[Given records]
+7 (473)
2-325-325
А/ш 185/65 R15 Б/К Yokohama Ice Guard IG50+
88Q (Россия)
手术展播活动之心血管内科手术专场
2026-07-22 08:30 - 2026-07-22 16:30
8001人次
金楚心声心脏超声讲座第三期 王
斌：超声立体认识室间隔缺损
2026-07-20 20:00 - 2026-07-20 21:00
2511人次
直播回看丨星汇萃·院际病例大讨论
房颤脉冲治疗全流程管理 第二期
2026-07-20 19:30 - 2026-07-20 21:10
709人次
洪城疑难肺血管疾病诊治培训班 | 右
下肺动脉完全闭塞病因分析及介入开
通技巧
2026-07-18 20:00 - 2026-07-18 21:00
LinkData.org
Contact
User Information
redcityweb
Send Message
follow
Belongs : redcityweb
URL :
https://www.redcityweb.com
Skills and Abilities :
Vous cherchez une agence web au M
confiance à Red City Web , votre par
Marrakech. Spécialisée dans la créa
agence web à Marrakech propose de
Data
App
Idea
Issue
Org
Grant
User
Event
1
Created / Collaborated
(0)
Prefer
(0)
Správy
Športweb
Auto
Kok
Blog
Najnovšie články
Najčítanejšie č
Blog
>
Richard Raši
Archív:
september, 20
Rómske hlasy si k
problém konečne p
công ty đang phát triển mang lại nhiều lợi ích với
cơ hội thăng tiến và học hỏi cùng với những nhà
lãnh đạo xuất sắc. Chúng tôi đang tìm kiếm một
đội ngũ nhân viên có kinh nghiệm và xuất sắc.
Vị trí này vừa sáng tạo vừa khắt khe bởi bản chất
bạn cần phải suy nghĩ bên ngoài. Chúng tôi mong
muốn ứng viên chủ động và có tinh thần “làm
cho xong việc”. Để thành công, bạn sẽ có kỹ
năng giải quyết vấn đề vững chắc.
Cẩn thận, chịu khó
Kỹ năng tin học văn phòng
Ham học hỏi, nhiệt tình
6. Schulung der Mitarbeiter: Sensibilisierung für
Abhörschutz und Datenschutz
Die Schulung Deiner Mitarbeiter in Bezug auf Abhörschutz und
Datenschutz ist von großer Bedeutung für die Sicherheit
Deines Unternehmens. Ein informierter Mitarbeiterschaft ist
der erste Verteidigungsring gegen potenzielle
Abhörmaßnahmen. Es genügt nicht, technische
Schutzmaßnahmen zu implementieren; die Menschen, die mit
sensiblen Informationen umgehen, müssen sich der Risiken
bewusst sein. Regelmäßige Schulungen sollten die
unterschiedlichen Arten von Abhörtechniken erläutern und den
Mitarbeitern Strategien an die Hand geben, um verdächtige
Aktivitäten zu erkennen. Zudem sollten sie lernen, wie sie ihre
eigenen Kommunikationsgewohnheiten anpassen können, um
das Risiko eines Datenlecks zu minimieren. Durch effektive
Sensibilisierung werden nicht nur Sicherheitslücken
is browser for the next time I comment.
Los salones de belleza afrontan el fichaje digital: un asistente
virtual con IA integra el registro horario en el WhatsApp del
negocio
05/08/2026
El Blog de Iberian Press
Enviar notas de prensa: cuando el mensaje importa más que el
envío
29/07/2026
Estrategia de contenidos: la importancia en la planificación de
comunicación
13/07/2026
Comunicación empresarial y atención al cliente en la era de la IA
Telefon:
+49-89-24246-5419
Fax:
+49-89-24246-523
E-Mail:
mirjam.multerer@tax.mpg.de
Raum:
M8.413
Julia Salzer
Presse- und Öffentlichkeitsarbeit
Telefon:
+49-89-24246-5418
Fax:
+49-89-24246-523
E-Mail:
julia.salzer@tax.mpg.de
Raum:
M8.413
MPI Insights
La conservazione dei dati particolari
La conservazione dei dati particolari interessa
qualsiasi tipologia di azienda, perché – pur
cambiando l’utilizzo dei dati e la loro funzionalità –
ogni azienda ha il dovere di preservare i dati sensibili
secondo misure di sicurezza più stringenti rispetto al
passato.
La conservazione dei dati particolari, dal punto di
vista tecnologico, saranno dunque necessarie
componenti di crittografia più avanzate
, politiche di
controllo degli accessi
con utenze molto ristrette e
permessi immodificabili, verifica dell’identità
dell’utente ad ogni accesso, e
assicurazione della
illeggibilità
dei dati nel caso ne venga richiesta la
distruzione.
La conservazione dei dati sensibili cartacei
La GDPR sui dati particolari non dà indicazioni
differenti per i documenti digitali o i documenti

[Assignment] Update the entries above by replacing every occurrence of "Raum" with "Zimmer". Leave all other text unchanged.

[Solution below]
+7 (473)
2-325-325
А/ш 185/65 R15 Б/К Yokohama Ice Guard IG50+
88Q (Россия)
手术展播活动之心血管内科手术专场
2026-07-22 08:30 - 2026-07-22 16:30
8001人次
金楚心声心脏超声讲座第三期 王
斌：超声立体认识室间隔缺损
2026-07-20 20:00 - 2026-07-20 21:00
2511人次
直播回看丨星汇萃·院际病例大讨论
房颤脉冲治疗全流程管理 第二期
2026-07-20 19:30 - 2026-07-20 21:10
709人次
洪城疑难肺血管疾病诊治培训班 | 右
下肺动脉完全闭塞病因分析及介入开
通技巧
2026-07-18 20:00 - 2026-07-18 21:00
LinkData.org
Contact
User Information
redcityweb
Send Message
follow
Belongs : redcityweb
URL :
https://www.redcityweb.com
Skills and Abilities :
Vous cherchez une agence web au M
confiance à Red City Web , votre par
Marrakech. Spécialisée dans la créa
agence web à Marrakech propose de
Data
App
Idea
Issue
Org
Grant
User
Event
1
Created / Collaborated
(0)
Prefer
(0)
Správy
Športweb
Auto
Kok
Blog
Najnovšie články
Najčítanejšie č
Blog
>
Richard Raši
Archív:
september, 20
Rómske hlasy si k
problém konečne p
công ty đang phát triển mang lại nhiều lợi ích với
cơ hội thăng tiến và học hỏi cùng với những nhà
lãnh đạo xuất sắc. Chúng tôi đang tìm kiếm một
đội ngũ nhân viên có kinh nghiệm và xuất sắc.
Vị trí này vừa sáng tạo vừa khắt khe bởi bản chất
bạn cần phải suy nghĩ bên ngoài. Chúng tôi mong
muốn ứng viên chủ động và có tinh thần “làm
cho xong việc”. Để thành công, bạn sẽ có kỹ
năng giải quyết vấn đề vững chắc.
Cẩn thận, chịu khó
Kỹ năng tin học văn phòng
Ham học hỏi, nhiệt tình
6. Schulung der Mitarbeiter: Sensibilisierung für
Abhörschutz und Datenschutz
Die Schulung Deiner Mitarbeiter in Bezug auf Abhörschutz und
Datenschutz ist von großer Bedeutung für die Sicherheit
Deines Unternehmens. Ein informierter Mitarbeiterschaft ist
der erste Verteidigungsring gegen potenzielle
Abhörmaßnahmen. Es genügt nicht, technische
Schutzmaßnahmen zu implementieren; die Menschen, die mit
sensiblen Informationen umgehen, müssen sich der Risiken
bewusst sein. Regelmäßige Schulungen sollten die
unterschiedlichen Arten von Abhörtechniken erläutern und den
Mitarbeitern Strategien an die Hand geben, um verdächtige
Aktivitäten zu erkennen. Zudem sollten sie lernen, wie sie ihre
eigenen Kommunikationsgewohnheiten anpassen können, um
das Risiko eines Datenlecks zu minimieren. Durch effektive
Sensibilisierung werden nicht nur Sicherheitslücken
is browser for the next time I comment.
Los salones de belleza afrontan el fichaje digital: un asistente
virtual con IA integra el registro horario en el WhatsApp del
negocio
05/08/2026
El Blog de Iberian Press
Enviar notas de prensa: cuando el mensaje importa más que el
envío
29/07/2026
Estrategia de contenidos: la importancia en la planificación de
comunicación
13/07/2026
Comunicación empresarial y atención al cliente en la era de la IA
Telefon:
+49-89-24246-5419
Fax:
+49-89-24246-523
E-Mail:
mirjam.multerer@tax.mpg.de
Zimmer:
M8.413
Julia Salzer
Presse- und Öffentlichkeitsarbeit
Telefon:
+49-89-24246-5418
Fax:
+49-89-24246-523
E-Mail:
julia.salzer@tax.mpg.de
Zimmer:
M8.413
MPI Insights
La conservazione dei dati particolari
La conservazione dei dati particolari interessa
qualsiasi tipologia di azienda, perché – pur
cambiando l’utilizzo dei dati e la loro funzionalità –
ogni azienda ha il dovere di preservare i dati sensibili
secondo misure di sicurezza più stringenti rispetto al
passato.
La conservazione dei dati particolari, dal punto di
vista tecnologico, saranno dunque necessarie
componenti di crittografia più avanzate
, politiche di
controllo degli accessi
con utenze molto ristrette e
permessi immodificabili, verifica dell’identità
dell’utente ad ogni accesso, e
assicurazione della
illeggibilità
dei dati nel caso ne venga richiesta la
distruzione.
La conservazione dei dati sensibili cartacei
La GDPR sui dati particolari non dà indicazioni
differenti per i documenti digitali o i documenti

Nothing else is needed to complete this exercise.